(Transcribed page contents)
+ + +
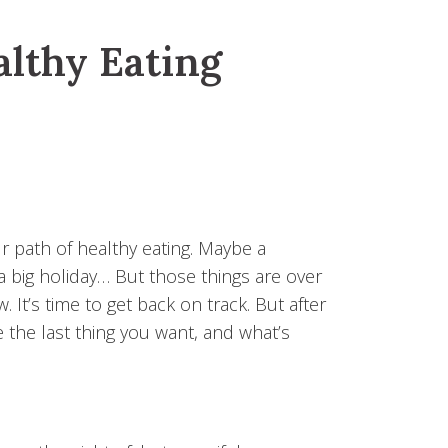
althy Eating
ur path of healthy eating. Maybe a
 a big holiday… But those things are over
It’s time to get back on track. But after
e the last thing you want, and what’s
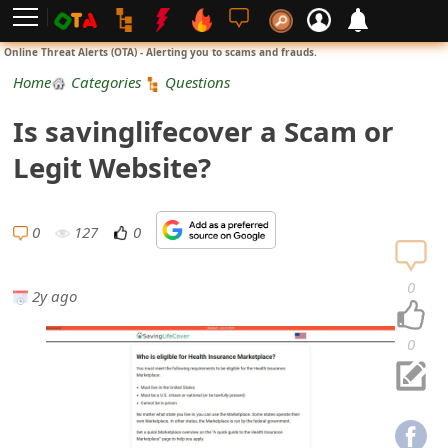
L
Online Threat Alerts (OTA) - Alerting you to scams and frauds.
o
Home
Categories
Questions
g
Is savinglifecover a Scam or
i
Legit Website?
n
S
0
127
0
i
0
2y ago
g
n
0
U
p
N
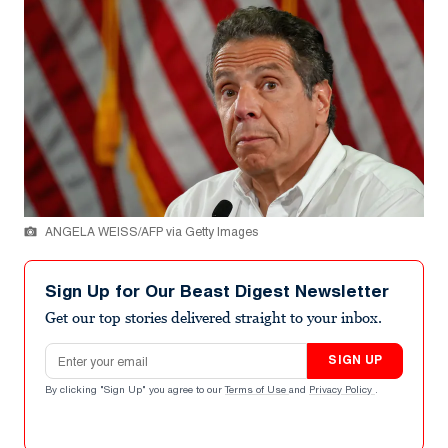
ANGELA WEISS/AFP via Getty Images
Sign Up for Our Beast Digest Newsletter
Get our top stories delivered straight to your inbox.
Email address
SIGN UP
By clicking "Sign Up" you agree to our
Terms of Use
and
Privacy Policy
.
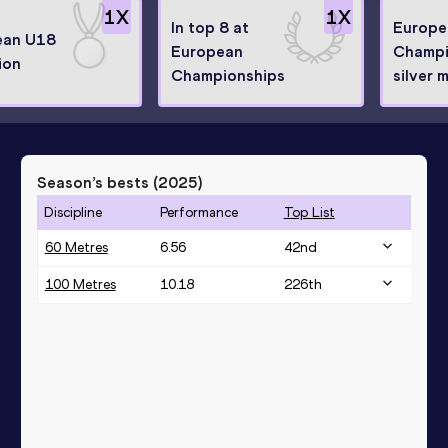
1
X
1
X
In top 8 at
Europe
ean U18
European
Champi
ion
Championships
silver 
Season’s bests (
2025
)
Discipline
Performance
Top List
60 Metres
6.56
42
nd
100 Metres
10.18
226
th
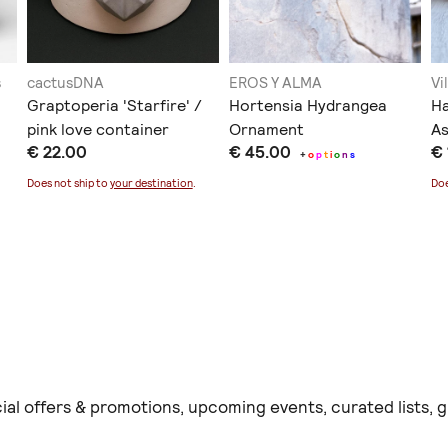
s
cactusDNA
EROS Y ALMA
Vi
Graptoperia 'Starfire' /
Hortensia Hydrangea
Ha
pink love container
Ornament
As
€ 22.00
€ 45.00
€
+
o
p
t
i
o
n
s
Does not ship to
your destination
.
Doe
ial offers & promotions, upcoming events, curated lists,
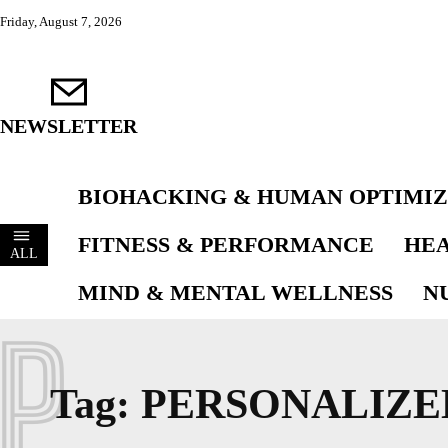
Friday, August 7, 2026
NEWSLETTER
BIOHACKING & HUMAN OPTIMIZ
FITNESS & PERFORMANCE
HEA
ALL
MIND & MENTAL WELLNESS
N
P
Tag:
PERSONALIZE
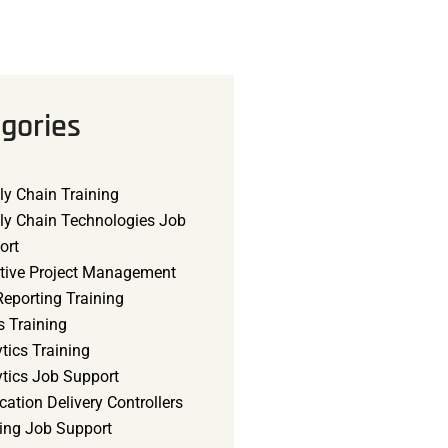
gories
ly Chain Training
ly Chain Technologies Job
ort
tive Project Management
eporting Training
s Training
tics Training
ytics Job Support
cation Delivery Controllers
ning Job Support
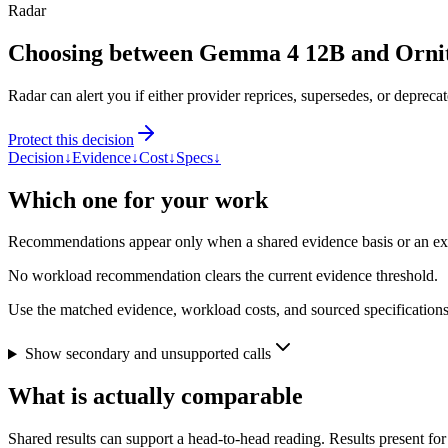
Radar
Choosing between Gemma 4 12B and Orni
Radar can alert you if either provider reprices, supersedes, or deprecat
Protect this decision
Decision
↓
Evidence
↓
Cost
↓
Specs
↓
Which one for your work
Recommendations appear only when a shared evidence basis or an explic
No workload recommendation clears the current evidence threshold.
Use the matched evidence, workload costs, and sourced specifications 
Show secondary and unsupported calls
What is actually comparable
Shared results can support a head-to-head reading. Results present for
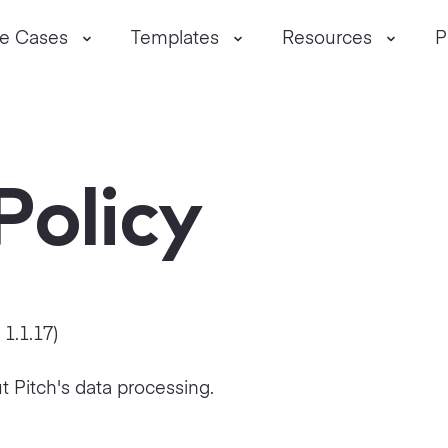
e Cases
Templates
Resources
P
Policy
n
1.1.17
)
t Pitch's data processing.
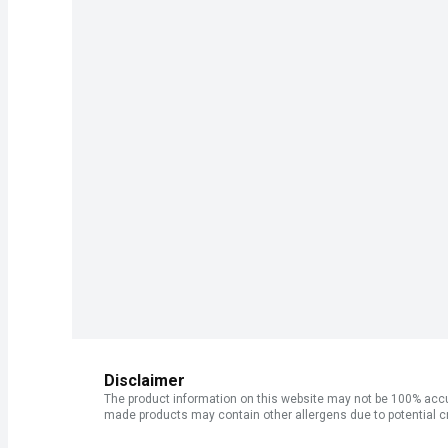
Disclaimer
The product information on this website may not be 100% accur
made products may contain other allergens due to potential c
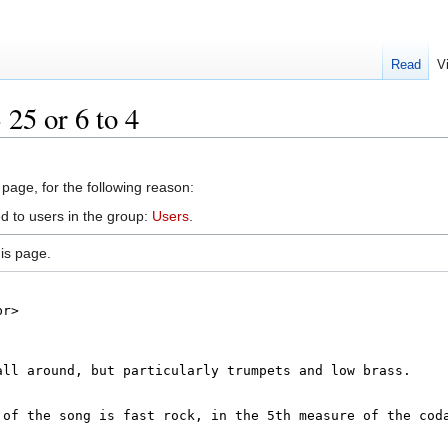
Read
V
 25 or 6 to 4
 page, for the following reason:
d to users in the group:
Users
.
is page.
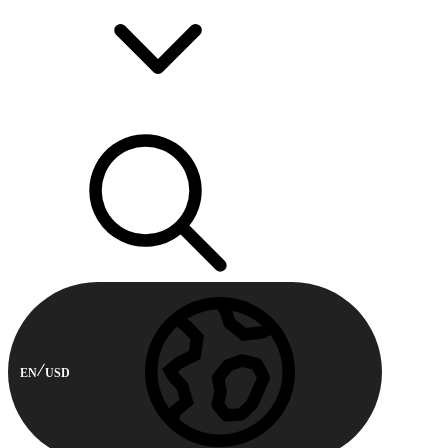
EN
USD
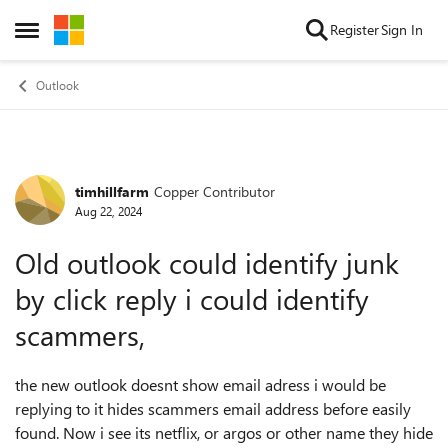
Skip to content
Register
Sign In
Open Side Menu
Outlook
timhillfarm
Copper Contributor
Forum Discussion
Aug 22, 2024
Old outlook could identify junk
by click reply i could identify
scammers,
the new outlook doesnt show email adress i would be
replying to it hides scammers email address before easily
found. Now i see its netflix, or argos or other name they hide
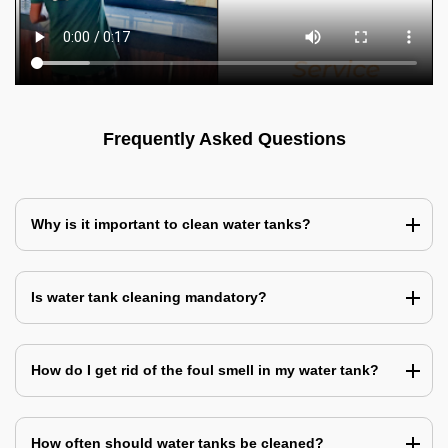
Frequently Asked Questions
Why is it important to clean water tanks?
Is water tank cleaning mandatory?
How do I get rid of the foul smell in my water tank?
How often should water tanks be cleaned?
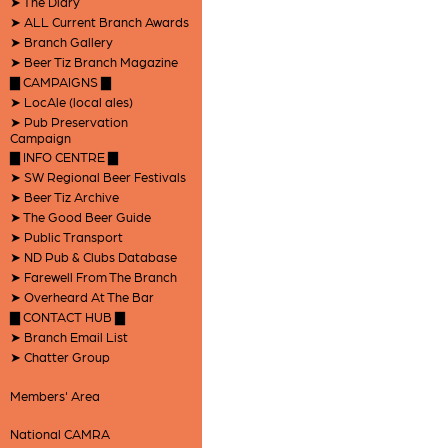
➤ The Diary
➤ ALL Current Branch Awards
➤ Branch Gallery
➤ Beer Tiz Branch Magazine
▇ CAMPAIGNS ▇
➤ LocAle (local ales)
➤ Pub Preservation
Campaign
▇ INFO CENTRE ▇
➤ SW Regional Beer Festivals
➤ Beer Tiz Archive
➤ The Good Beer Guide
➤ Public Transport
➤ ND Pub & Clubs Database
➤ Farewell From The Branch
➤ Overheard At The Bar
▇ CONTACT HUB ▇
➤ Branch Email List
➤ Chatter Group
Members' Area
National CAMRA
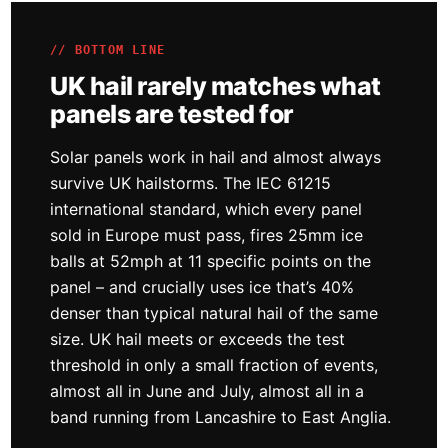
// BOTTOM LINE
UK hail rarely matches what
panels are tested for
Solar panels work in hail and almost always
survive UK hailstorms. The IEC 61215
international standard, which every panel
sold in Europe must pass, fires 25mm ice
balls at 52mph at 11 specific points on the
panel – and crucially uses ice that’s 40%
denser than typical natural hail of the same
size. UK hail meets or exceeds the test
threshold in only a small fraction of events,
almost all in June and July, almost all in a
band running from Lancashire to East Anglia.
+ + +
Would you report every line of the entries above containing the word "other"?

made products may contain other allergens due to potential c
found. Now i see its netflix, or argos or other name they hide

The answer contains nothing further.